立ち上がる気配。一瞬ゾッとしてバラバラになりそうな四肢をぎゅっと引き付ける。頭を小突かれて顔を上げると、本宮はもう走りだした後だった。しばらく立ち上がれずに、夕闇が辺りを覆って行くのを眺める。暗闇は苦手だけどこの色合いは。肌寒い風に身を震わせて、僕は一人だ、と。前みたいに戻った訳じゃない、ただ。

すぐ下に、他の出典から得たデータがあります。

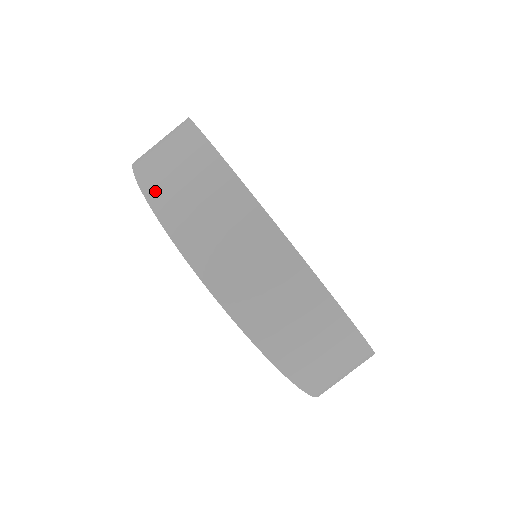
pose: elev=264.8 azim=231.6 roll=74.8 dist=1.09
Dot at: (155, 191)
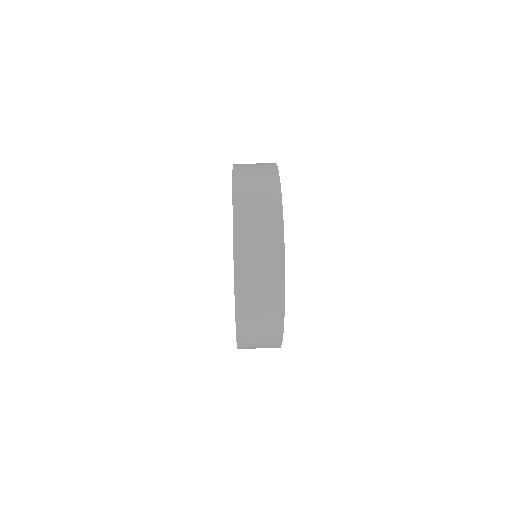
Dot at: (239, 165)
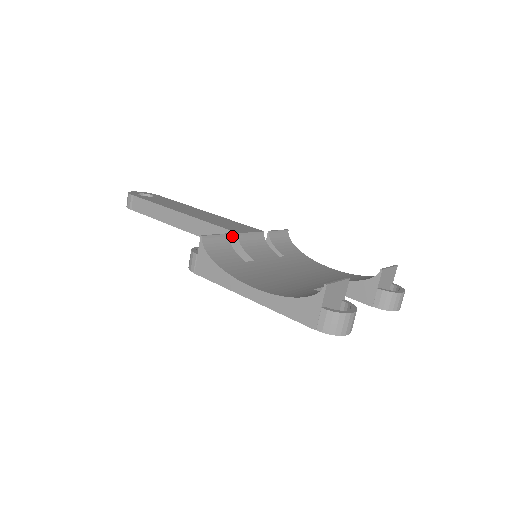
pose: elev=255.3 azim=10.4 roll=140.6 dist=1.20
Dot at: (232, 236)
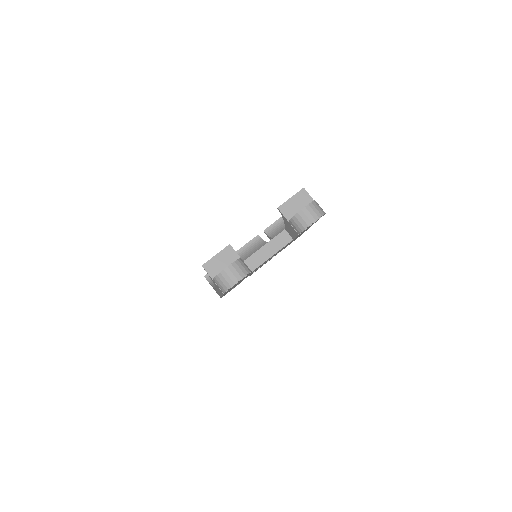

これは必要な事なんだ。一人で立たなければ、と。そうでなければ僕は本宮の影としてしか皆の前に存在できない。唐突に浮かんだ明るい色調を持つ面影に苦笑する。何故今更、彼に認められたいだなんて。嫌悪を押し殺した笑顔で値踏みするかの様に僕を見ていた。闇を誰より憎んでいたのに、それを必然だと言い切った。あの時初めて彼の顔をちゃんと見た気がする。希望的観測でなしに真実を見ようとする青い目。遺伝的特徴に何かの象徴を見ようなんて馬鹿げてる。把握できないまま逸らされた視線に訳もなくどぎまぎして。

D-3の着信音で我に返る。発信者は果たして今しがた別れた本宮だった。一言、今晩どうすんだ、と。そうだった、いつも本宮の家で着替えさせて貰って、そのまま泊めて貰うのが定例になっていたんだ。辺りはすっかり暗くなっている。てっきり僕も一緒だと、夕食の準備なんかも。すまない、の後が続かなくて、しばらく指が止まる。本宮の家へ行くことは僕も毎回心待ちにしていた。余所の人だと思うだけでどうしてこんなに気が楽になるのだろう、本宮といるだけで、どうして何気ない事がこんなに楽しいのだろうと。なのに僕は自分からそれを捨て去ろうとしているんだ。

結局返信しないまま立ち上がる。自分の衝動的な行動が信じられない。考えてみれば荷物は本宮の家にある訳だし、一旦は顔を合わせなければ。